A common thread talking to brokers is they have no idea how to price property. Sellers are still holding on to the old hope of selling in a market of increasing comps. While these Sellers realize that dream is over, they still benchmark to a User world where rents are not as meaningful as appreciation.  Buyers are looking at pricing from the bottom. They use an income approach assuming the worst will happen. This means a 10% cap on declining rents with large reserves for leasing, T.I.’s, commissions, and vacancies. The difference is almost a gap of 50% and this explains why there are no deals.


Unfortunately for brokers, velocity suffers and the lack of transaction volume is exacerbated by the banking mess.
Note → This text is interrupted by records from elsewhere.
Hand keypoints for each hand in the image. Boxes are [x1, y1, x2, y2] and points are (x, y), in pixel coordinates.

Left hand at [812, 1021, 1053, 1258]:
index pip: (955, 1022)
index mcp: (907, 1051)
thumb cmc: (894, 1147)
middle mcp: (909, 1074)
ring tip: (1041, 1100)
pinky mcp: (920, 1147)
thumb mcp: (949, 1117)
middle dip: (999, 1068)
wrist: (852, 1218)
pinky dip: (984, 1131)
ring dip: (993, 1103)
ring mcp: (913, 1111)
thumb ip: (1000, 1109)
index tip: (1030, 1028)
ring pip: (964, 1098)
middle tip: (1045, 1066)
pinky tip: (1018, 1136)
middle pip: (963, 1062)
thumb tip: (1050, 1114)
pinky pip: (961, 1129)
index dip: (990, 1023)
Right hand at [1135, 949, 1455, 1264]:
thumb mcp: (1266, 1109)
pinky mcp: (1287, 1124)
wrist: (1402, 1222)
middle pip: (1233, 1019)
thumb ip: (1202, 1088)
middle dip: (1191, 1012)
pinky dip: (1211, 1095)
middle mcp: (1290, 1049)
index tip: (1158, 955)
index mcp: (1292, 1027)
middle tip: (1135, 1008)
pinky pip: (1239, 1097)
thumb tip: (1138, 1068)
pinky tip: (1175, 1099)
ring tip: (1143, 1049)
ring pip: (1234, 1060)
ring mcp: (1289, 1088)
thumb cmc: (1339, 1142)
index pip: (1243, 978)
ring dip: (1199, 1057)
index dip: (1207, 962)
While many buyers are salivating over foreclosures to come, bankers are willing to roll over problem loans to avoid taking the hit. As long as there are minimal cash flows, government loans at 0% can help banks play the short term rollover game. Suspension of “mark to market” accounting rules is another reason why non-performing loans are not being recognized.  With many developers on the hook with personal guarantees they have no choice but to play ball and send all the rents and sale proceeds to the bank to reduce their outstanding balance. Another government backstop helps the privately financed bank mergers. As long as the US is willing to guarantee the majority of losses, the new breed of bankers can focus on generating deposits while letting their “bad bank” colleagues engage in the dark-side of real estate workouts.


We will see plenty of capitulation on an individual scale. But with all the federal dollars, guarantees, and negotiated sale prices being offered to the most desperate institutions, we’ve created zombie lenders who have no motivation to foreclose and bargain out their properties. However this condition also prevents the lending of fresh money because the underwriting standards banks are using for new loans is the complete opposite they use for their existing, defaulting borrowers. Until we reach a cathartic moment like a GM bankruptcy for the commercial real estate business, there will be no discernible level to promote transactions. We will all be limping along with short term vision.